A group of Israeli protestors demonstrated against a Memorial Day event that commemorated the lives of IDF soldiers who fell in battle – and the lives of the terrorists they fought against. The leftist “Lochamim Leshalom” (“Fighting for Peace”) group were faced with dozens of parents of Israelis killed in terror attacks, and IDF soldiers who fell fighting the terrorists the leftist group was commemorating.
“We have come to express our hurt and paid at the cynical use of Memorial Day, in which we remember our loved ones who fell defending the state, to push a radical political agenda,” said Eliyahu Nissim, a leader of the protest and member of a group that provides terror victims with legal representation and assistance. “To our shock, we were subjected to the term 'Nakba' by members of this group to describe their commemoration. That term is used by our enemies to describe the establishment of Israel,” Nissim said. The protestors held their own memorial service outside the auditorium where the Lochamim Leshalom group was meeting, and then shouted slogans at the group, saying that they would “not permit the shaming of the memories of our fallen.”

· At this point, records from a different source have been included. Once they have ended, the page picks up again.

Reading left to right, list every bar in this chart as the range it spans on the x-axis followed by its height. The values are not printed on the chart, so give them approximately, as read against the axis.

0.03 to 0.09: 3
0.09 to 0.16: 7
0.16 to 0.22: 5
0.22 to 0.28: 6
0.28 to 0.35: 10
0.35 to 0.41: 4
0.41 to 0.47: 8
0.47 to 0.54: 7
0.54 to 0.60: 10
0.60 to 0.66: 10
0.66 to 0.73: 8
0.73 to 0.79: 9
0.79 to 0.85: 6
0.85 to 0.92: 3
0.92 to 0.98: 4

Nissim said that his group had attempted to prevent the Lochamim Leshalom memorial from taking place at all, but failed. The group approached top officials in Tel Aviv and the management of the Exhibition Grounds, where the event was held, marshaling assistance from other groups, such as the Almagor terror victims group, the Yad Lebanim memorial group, and others.
Knesset members from the Likud Beiteinu, Jewish Home, Yesh Atid, and Labor all sought to get the event cancelled, but to no avail. Intervention by government ministers Yair Shamir and Uri Ariel also failed to halt the event.

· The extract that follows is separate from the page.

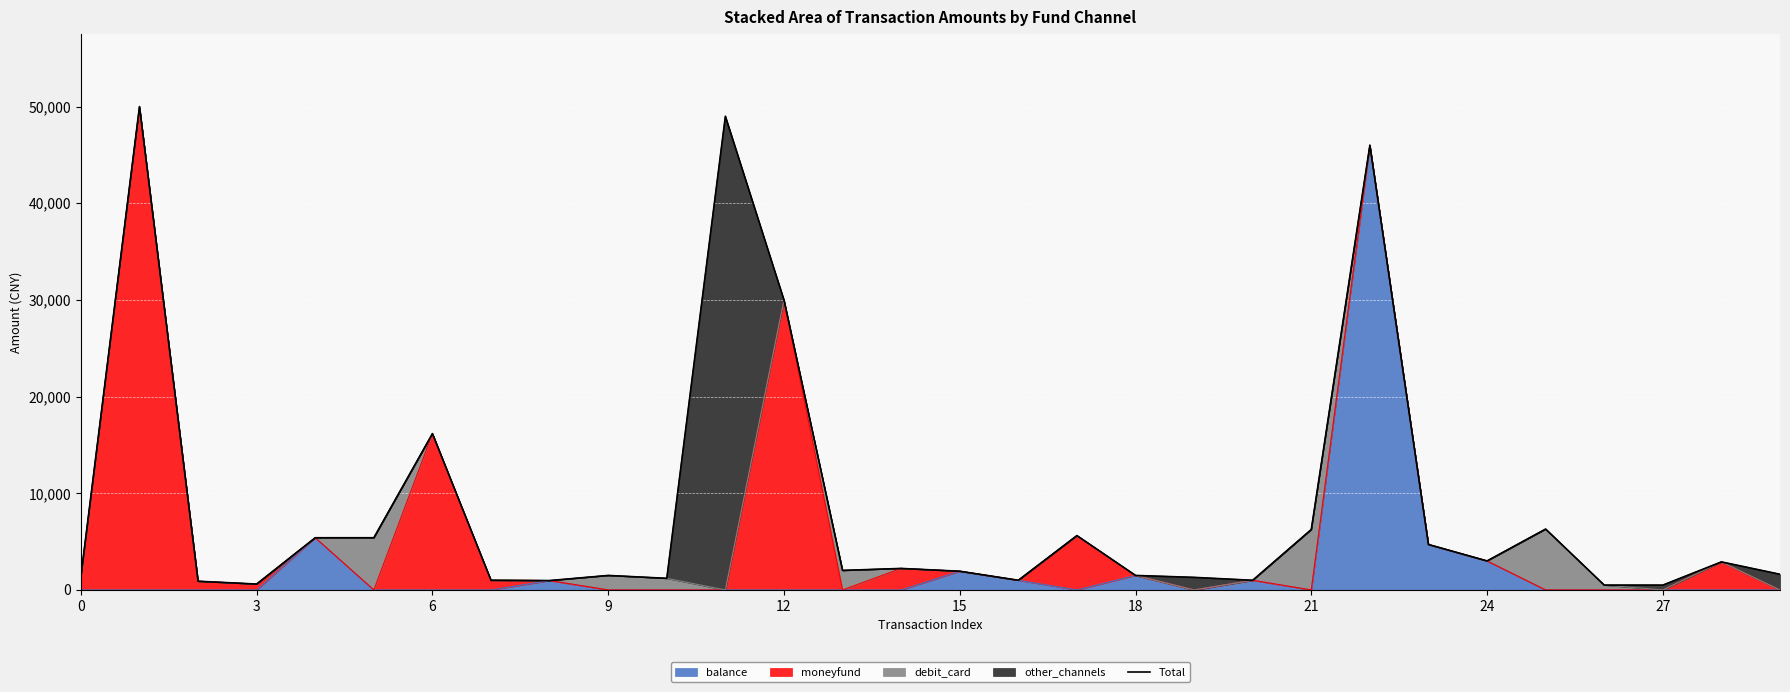

What is the greatest value displayed?

50000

In a letter to city officials, the groups asked “How can the State of Israel allow a public event that equates terror victims with their murderers? Does 'freedom of expression' give a far-left political group the right to desecrate the memories of fallen soldiers and terror victims, in complete oblivion to the feelings of their families?” In response, several members of the Tel Aviv City Council said that they were “disgusted” that the event took place, and would work to ensure that it did not repeat itself.
The group also asked police to step in, saying that the Lochamim Leshalom event was a provocation against hundreds of thousands of Israeli families. Police said that as the event was being held on private property, there was nothing they could do.